I am blessed as an African to have an identity, but this identity was ridiculed and threatened by my own. While I loved my name and what it meant, I had questioned it a few times based on how my peers made me feel.
It was a difficult thing trying to decipher why they would laugh at the mention of my name since we all grew up in the same country, until I grew up. I felt sad but at that age, I wanted to change my name real bad and have one like theirs.
A few of them would ask “how come your name is so local?” I smiled each time and told them because I was local.
That was so they stopped bothering me, but my mother would always have it when I got home that day from school.
“Mum, why don’t I have a name like yours?” I would ask almost angry that I was given this name.
She would smile and say, “son, no one gets confused when their eyes are closed and they hear your name, they immediately know you are African, but I think that they would get confusedif they heard mine because they would be inclined to think that I was European, your name is powerful, your ancestors have blessed you and so anytime you go to school and they bother you,tell them that” She would say.
I felt better and the next day with my chest out, proud and bold, I would tell them how important my name was.
It’s been many years since grade school and now, I see most of my colleagues change their names to assume their local identity.

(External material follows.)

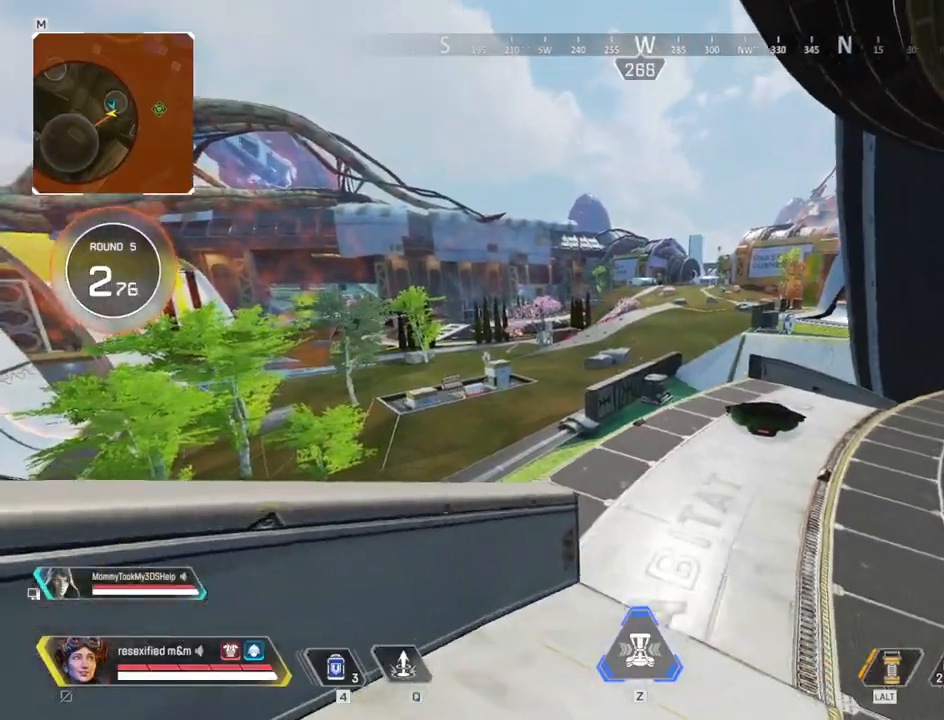
{"keys": ["shift", "w"], "mouse": []}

Love your name and by all means, don’t settle for any compromises.
My country Ghana has over 46 dialects spoken all across the country and perhaps a few more that are not documented yet. In a recent conversation with a friend on social media I was inclined to give my response to an observation he made by writing in his local dialect, Ga.
Instead of saying thank you in English, I wrote in Ga “Oyiwaladon” while thank you in my language means “medaasi” the same response is rather in-depth in the Ga language. The delivery of the response is a bestowment of blessings.

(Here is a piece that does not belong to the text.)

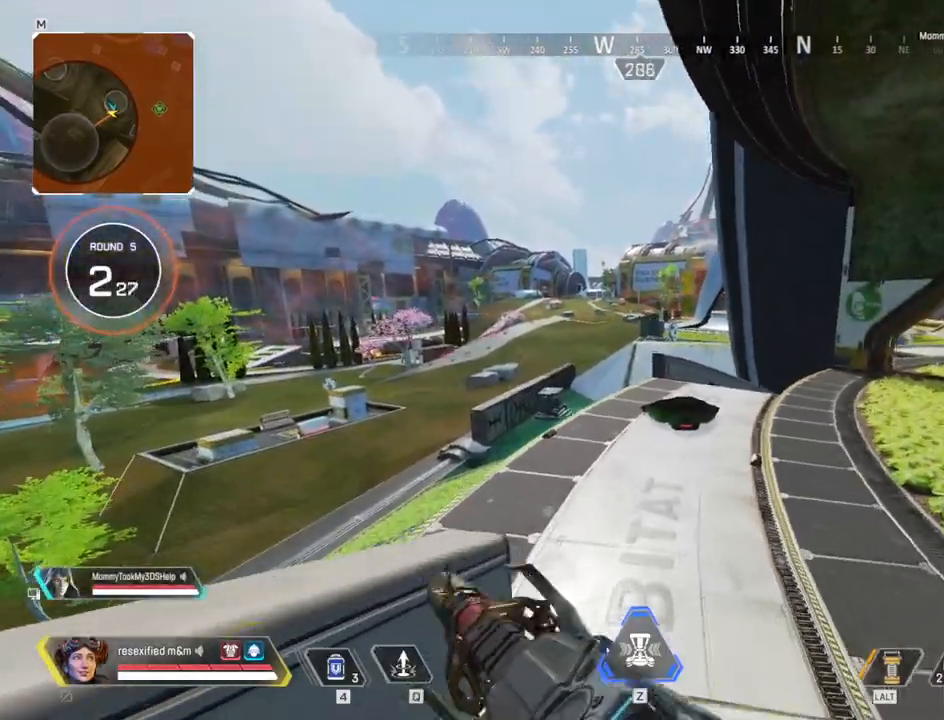
{"keys": ["a", "c", "shift", "w"], "mouse": [], "events": [[167, "c", "down"], [417, "a", "down"]]}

It talks about life, and the extension of it. The statement is an invocation of a certain exoteric order. I am trying to understand why the Ga’s respond in this manner which is different from many other tribes in Ghana.
Ga is classified as Kwa languages, often specified as New Kwa, are a proposed but as yet undemonstrated family of languages spoken in the south eastern part of Ivory coast, across Southern Ghana, and in central Togo.
The name was introduced in 1895 by Gottlob Krause and derives from the word for ‘people’ (Kwa) in many of these languages, as illustrated by Akan names.
It’s interesting to note that the Ga language is a western representative of the western Kwa subfamily of languages within the Niger-Congo family. It has a closer relationship to Yoruba in its tonality and cognates than to the immediately neighboring sub family of Akan languages and an even closer relationship to its eastern neighbor, Ewe. It’s understandable why it’s similar to Yoruba. I think part of this history is due to the fact that the Ga’s had migrated from Ketu in Nigeria and settled in Ghana. For me, what remains interesting is the composition of the words.
I have also noticed how the Ga’s refer to the divine presence of God. Ataa Naa Nyumo which translates to represents both male and female. Ataa which means father, elderly and Naa referring to queen. So again, my analysis is why they chose to use the male figure to represent the elderly, father and refer to the female as queen in the God head? Many other tribes refer to God as a male and quite intriguing that the Ga’s see both. Permit me to conclude, that the Ga’s don’t discriminate when it comes to having the best representation of the divine head.